本人である場合には、対価の総額を収益として認識します。一方で代理人である場合には、報酬または手数料の金額のみを収益として認識します。
影響を受ける業種と想定される取引としては、主に下記があります。
- IT業:ECサイトの運営
- 百貨店:テナント貸し
- 小売店:消化仕入
その他
上記以外の取引として、主に以下のものが新収益認識基準の影響を受けます。
取引の概要 | 会計処理 | 影響を受ける主な業種 |
---|---|---|
ポイントの付与が発生する取引 | ポイントが使われたタイミングで収益を認識する | 小売業、飲食店業など |
キャッシュバック、値引き、リベート等 | 原則、キャッシュバック等の金額分を取引価格から減額する | 製造業、卸売業、小売業、IT業など |
新収益認識基準の適用外となる取引
ただし、以下の取引に関しては適用されません。
- 「金融商品会計基準」の範囲に含まれる取引
- 「リース会計基準」の範囲に含まれる取引
- 保険法による定義を満たす保険取引
- 同業他社との交換取引
- 金融商品の組成や取得で受け取る手数料
- 「不動産流動化実務指針」の対象となる不動産の譲渡
以上のケースに新収益認識基準が適用されないのは、他の会計基準や法令が優先される、または「顧客との契約から生じる収益」ではないと見なされることが理由です。

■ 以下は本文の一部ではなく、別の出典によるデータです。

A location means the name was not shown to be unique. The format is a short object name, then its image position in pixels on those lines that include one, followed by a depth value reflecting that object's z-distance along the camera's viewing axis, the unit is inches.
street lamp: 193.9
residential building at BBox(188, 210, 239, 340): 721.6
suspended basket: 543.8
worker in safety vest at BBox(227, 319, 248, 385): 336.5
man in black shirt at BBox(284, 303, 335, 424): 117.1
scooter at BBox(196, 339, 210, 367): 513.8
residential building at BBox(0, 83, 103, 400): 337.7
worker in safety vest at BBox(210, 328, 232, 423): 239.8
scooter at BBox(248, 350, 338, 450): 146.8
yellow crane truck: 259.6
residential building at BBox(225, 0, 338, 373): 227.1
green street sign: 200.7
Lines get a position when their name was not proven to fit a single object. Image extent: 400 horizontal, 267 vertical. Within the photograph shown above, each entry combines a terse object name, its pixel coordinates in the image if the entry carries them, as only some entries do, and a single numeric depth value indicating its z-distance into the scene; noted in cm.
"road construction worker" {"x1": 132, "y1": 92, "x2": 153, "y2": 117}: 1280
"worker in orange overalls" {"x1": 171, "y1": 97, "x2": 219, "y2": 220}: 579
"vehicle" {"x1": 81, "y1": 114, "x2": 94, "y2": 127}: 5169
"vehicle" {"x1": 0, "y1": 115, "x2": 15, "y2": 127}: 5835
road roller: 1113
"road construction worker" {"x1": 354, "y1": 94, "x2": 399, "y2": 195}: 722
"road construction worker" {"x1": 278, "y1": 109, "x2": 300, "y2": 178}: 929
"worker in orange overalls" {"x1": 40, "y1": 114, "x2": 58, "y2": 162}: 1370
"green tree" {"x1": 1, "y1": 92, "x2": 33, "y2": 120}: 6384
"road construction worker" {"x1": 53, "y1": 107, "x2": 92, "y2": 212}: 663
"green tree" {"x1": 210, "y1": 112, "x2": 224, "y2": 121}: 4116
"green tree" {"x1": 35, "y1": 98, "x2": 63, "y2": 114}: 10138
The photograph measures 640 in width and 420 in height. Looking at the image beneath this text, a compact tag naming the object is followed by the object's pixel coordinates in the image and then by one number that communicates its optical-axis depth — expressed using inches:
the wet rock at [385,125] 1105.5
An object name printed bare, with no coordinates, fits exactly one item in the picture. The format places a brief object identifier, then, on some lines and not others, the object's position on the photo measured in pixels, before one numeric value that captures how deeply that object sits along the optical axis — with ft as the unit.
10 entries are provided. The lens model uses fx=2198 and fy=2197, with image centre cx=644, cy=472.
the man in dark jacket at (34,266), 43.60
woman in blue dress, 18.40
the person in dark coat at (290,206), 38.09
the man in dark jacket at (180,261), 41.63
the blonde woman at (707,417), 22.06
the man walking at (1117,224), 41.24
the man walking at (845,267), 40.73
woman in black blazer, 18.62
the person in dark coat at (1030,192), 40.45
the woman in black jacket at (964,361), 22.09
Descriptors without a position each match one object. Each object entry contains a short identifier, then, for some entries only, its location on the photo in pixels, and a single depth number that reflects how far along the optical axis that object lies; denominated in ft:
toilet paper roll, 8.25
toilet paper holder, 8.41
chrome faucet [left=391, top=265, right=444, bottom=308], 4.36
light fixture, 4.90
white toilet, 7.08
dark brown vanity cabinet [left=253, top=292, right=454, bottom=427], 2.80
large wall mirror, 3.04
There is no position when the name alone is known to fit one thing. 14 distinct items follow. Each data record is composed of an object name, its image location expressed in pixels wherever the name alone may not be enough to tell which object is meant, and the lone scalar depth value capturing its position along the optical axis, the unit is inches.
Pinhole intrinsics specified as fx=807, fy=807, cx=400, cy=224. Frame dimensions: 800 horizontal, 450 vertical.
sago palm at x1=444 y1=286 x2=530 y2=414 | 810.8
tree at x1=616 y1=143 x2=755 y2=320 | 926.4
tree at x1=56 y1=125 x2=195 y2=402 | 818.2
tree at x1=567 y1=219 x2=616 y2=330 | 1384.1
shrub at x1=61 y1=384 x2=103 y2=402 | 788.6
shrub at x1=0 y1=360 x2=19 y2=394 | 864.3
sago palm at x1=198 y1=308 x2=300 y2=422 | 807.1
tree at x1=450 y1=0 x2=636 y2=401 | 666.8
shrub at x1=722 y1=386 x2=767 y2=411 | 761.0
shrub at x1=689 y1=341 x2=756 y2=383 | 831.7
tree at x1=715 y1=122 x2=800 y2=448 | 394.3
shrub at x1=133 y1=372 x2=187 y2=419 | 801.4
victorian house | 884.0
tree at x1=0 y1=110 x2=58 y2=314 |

なお、上場企業・大企業以外の中小企業(監査対象法人以外の企業)については、新収益認識基準を適用せず、これまで通り企業会計原則にのっとった会計処理を行ってもよいとされています。
新収益認識基準導入時の注意点
新収益認識基準を導入する際の注意点は、以下の通りです。
現状を把握する
新収益認識基準の導入にあたっては、まず自社の商品・サービスの契約内容を精査し、履行義務を整理しましょう。何がどのように変更になるのか、しっかりと把握することが重要です。
対象を絞り込む
新収益認識基準は、必ずしも全ての取引に適用する必要はありません。グループ内に複数の会社がある場合、あるいは会社内に複数の商流がある場合には、各部門の負担なども考慮しながら重要度の高い取引を絞り込み、優先的に導入しましょう。
システムへの影響を分析する
新収益認識基準の導入で、各種システムの変更が必要となってくる場合があります。例えば、売上の計上額と顧客への請求額が異なってくる場合などには、会計システムの変更が必要となるでしょう。導入によりどのようなシステム変更を行わなければならないのか、問題点やリスクを洗い出すことが大切です。
契約への影響を検討する
新収益認識基準の導入で契約内容の変更が必要となるケースもあります。契約内容への影響もしっかり検討しておきましょう。
複雑な新収益認識基準に対応できるツールを導入する
新収益認識基準では複雑な会計処理を求められるため、対応可能な会計システムやERPツールの導入が重要です。
この基準に準拠した会計システムやERPツールの導入により、収益認識をはじめとした会計処理のミスを防ぎやすくなります。
また、新収益認識基準への対応に伴う経理担当者の負担軽減にもつながります。
財務会計の業務にERPを導入するメリットは、以下の記事で詳しく解説しています。
影響を洗い出して新収益認識基準を導入しよう
新収益認識基準とは、売上をどのように認識し、どのタイミングで財務諸表に反映するかについての統一的な基準です。契約内容を履行義務に分解し、履行義務が果たされた時点で売上を計上していくことになります。
新収益認識基準の導入は、変更による混乱が起きないよう、システムや契約への影響を洗い出し、場合によっては適用対象を絞り込んで進めていきましょう。
※ 掲載している情報は記事更新時点のものです。